Anchorage, AK - World Wildlife Fund (WWF) Arctic Program Managing Director Margaret Williams issued the following statement today about the grounding of Royal Dutch Shell's drilling rig, Kulluk:
“This latest mishap by Royal Dutch Shell is a result of the race to drill in the pristine Arctic, and should be seen as a warning about the inherent risks and dangers of oil development in a harsh marine environment.
“As a harbinger of the challenges Alaska will face as Arctic industries grow, the Administration and Congress should use this incident as a somber warning to re-evaluate their previous approvals and eagerness to drill in America’s Arctic.
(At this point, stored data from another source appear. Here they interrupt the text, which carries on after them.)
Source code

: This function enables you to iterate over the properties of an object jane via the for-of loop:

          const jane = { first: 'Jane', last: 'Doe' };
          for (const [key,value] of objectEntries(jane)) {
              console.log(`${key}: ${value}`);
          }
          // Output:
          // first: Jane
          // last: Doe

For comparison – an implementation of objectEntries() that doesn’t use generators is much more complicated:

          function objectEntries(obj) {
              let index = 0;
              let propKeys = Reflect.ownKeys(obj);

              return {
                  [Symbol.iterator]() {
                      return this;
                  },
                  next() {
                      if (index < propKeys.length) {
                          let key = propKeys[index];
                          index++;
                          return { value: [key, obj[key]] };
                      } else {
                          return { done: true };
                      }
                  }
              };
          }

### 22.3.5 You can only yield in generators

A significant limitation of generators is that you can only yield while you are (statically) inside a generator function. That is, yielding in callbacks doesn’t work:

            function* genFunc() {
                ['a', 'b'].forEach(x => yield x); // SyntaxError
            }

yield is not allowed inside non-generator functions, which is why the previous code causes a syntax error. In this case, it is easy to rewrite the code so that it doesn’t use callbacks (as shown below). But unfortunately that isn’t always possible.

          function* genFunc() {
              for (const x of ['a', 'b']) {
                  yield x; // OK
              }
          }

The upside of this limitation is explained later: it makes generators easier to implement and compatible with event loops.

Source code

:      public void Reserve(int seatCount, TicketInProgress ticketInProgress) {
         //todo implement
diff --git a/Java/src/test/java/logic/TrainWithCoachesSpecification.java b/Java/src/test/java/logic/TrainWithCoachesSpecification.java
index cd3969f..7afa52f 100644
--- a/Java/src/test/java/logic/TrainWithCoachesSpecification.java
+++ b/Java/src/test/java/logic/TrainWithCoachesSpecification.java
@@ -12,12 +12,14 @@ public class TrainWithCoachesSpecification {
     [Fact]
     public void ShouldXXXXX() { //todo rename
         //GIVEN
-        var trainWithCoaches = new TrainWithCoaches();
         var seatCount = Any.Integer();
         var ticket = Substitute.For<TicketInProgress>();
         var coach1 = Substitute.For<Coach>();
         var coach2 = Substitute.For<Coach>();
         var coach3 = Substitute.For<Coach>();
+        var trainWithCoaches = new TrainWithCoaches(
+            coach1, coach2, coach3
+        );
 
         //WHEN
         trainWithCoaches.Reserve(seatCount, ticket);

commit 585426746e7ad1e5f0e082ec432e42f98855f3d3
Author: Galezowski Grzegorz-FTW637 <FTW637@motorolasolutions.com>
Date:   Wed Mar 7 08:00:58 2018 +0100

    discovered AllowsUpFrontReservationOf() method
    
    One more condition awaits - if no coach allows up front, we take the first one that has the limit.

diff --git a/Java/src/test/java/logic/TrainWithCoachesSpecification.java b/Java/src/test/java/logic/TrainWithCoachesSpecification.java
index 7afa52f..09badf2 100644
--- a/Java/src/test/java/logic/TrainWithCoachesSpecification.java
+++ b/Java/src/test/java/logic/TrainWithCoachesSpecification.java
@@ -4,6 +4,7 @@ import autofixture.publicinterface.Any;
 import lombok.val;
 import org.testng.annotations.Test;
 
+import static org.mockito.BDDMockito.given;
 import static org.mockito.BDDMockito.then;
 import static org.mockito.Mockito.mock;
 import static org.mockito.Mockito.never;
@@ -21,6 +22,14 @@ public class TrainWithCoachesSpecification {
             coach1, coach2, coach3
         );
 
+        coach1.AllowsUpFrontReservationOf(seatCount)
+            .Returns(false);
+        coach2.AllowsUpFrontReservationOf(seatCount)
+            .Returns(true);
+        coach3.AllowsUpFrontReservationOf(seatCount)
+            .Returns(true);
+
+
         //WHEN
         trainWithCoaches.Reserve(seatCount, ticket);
That this latest incident occurred - despite significant investment by Shell to prepare for the difficulty of operating here - underscores the point that there’s no safe and easy way to exploit the Arctic.
“And this is just the latest in a series of setbacks for Shell, including the botched trial of its containment dome, the delay in readying its response barge, the onboard fire and near-grounding of one of its vessels in Dutch Harbor, and the numerous violations in pollution prevention discovered aboard its drillship, Noble Discoverer.
"The race to accelerate oil development in the Arctic is jeopardizing the lives and livelihoods of crew members on the Kulluk, US Coast Guard personnel, thousands of Alaska’s coastal residents, as well as rich wildlife populations and productive fisheries that feed millions.
“After promising to the US administration and the public that it was ready for all contingencies in the Arctic, Shell has demonstrated yet again that this is not the case, and the consequences for Alaska and the nation are huge.
“With the new year upon us, let’s hope 2013 ushers in a new era of environmental stewardship in the Arctic.”